With bassist Drew Gress, drummer Joey Baron, and pianist Marc Copland (making his ECM debut) along for the ride, Abercrombie takes the listener on a road trip as fresh as it is nostalgic. In the latter vein are the eye-squintingly melodic “Bacharach,” the slice of chromatic brilliance called “Another Ralph’s” (a follow-up to Abercrombie’s classic tune “Ralph’s Piano Waltz”), and “As It Stands,” which feels like a cigarette burning down to the filter, the two chordists taking turns exhaling the smoke. The leader’s pen yields three more tunes. “Vertigo” is the first of a handful of Alfred Hitchcock references and opens the session with a laid-back vibe that is, given its title, surprisingly congruous (a four-dimensional take on the standard “Melancholy Baby” at the tail end feels far more off kilter). Copland eases the rest of band into focus here with an elegant intro and further contributes the album’s first noteworthy solo. Two remaining Abercrombie originals showcase the composer at his evocative best. “Greenstreet” feels like ice-skating across a winter wonderland even as it thaws in the sparkle of Baron’s cymbals, while Gress’s bass ladders adroitly, every bit as limber as the rest. The slack-jawed title track, for its part, simplifies things by opening single note before expanding into a fragrant rose. Abercrombie takes great care to strip that rose of its thorns until it can be safely handled.

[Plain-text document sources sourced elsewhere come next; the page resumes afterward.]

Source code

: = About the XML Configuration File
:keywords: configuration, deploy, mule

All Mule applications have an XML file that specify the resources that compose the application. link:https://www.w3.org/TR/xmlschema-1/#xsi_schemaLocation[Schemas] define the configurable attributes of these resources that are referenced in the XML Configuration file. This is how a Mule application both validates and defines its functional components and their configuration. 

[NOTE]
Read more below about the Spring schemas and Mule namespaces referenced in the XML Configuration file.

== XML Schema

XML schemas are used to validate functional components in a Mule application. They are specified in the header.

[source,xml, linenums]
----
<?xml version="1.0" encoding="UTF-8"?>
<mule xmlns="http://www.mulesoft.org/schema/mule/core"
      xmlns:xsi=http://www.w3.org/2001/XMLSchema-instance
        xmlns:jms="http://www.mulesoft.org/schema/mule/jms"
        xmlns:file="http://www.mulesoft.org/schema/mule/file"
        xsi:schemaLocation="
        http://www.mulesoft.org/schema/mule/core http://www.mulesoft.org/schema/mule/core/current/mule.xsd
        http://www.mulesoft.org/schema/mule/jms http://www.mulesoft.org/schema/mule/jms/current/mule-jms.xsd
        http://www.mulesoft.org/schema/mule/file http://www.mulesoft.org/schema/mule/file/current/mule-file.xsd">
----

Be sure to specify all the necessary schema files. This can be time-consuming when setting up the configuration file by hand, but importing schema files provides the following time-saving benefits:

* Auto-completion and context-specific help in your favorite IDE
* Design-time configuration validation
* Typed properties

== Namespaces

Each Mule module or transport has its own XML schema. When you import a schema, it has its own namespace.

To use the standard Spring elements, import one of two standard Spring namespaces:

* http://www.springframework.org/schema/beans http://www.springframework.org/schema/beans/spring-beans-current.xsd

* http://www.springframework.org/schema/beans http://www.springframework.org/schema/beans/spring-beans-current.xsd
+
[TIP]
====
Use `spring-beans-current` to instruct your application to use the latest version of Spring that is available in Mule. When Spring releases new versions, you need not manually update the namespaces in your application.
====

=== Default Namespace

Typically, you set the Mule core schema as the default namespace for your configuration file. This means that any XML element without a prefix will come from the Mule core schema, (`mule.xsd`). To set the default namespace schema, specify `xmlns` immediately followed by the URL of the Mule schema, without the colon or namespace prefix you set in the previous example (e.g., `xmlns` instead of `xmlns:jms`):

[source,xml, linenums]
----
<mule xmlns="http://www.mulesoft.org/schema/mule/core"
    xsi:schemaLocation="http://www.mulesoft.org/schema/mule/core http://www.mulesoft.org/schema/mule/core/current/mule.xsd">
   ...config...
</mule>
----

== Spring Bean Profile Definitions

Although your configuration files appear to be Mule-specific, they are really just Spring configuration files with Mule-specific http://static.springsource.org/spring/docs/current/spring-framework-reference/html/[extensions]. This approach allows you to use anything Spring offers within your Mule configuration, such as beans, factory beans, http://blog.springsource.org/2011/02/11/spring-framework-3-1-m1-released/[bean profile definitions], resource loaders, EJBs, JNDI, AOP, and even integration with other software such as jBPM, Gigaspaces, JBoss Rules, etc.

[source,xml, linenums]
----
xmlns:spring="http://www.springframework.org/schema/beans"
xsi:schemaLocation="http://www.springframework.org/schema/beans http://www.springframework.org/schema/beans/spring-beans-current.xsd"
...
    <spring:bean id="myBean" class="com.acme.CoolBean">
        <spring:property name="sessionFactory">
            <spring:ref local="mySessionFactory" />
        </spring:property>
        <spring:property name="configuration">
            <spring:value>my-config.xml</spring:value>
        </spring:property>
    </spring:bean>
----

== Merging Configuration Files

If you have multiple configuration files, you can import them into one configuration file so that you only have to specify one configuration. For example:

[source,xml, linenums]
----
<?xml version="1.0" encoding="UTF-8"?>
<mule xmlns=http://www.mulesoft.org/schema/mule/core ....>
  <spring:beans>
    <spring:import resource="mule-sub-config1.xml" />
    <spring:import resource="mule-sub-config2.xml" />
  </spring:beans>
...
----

Copland’s two offerings map the quartet’s brightest courses, stretching highway through the joyous “LST” and setting up the tensile atmosphere of “Spellbound” with assurance. The first tune boasts simpatico timekeeping from the rhythm section, giving Abercrombie more than enough court to lob his soaring improvisations, and in second, though more relaxed, making way for some of his most forthright playing in years.
Then again, Abercrombie has always favored tone over muscle, and here the fine tweaking of his experience pays off in spades. This is his finest album in recent memory and may just earn its place among your old favorites with repeated listens.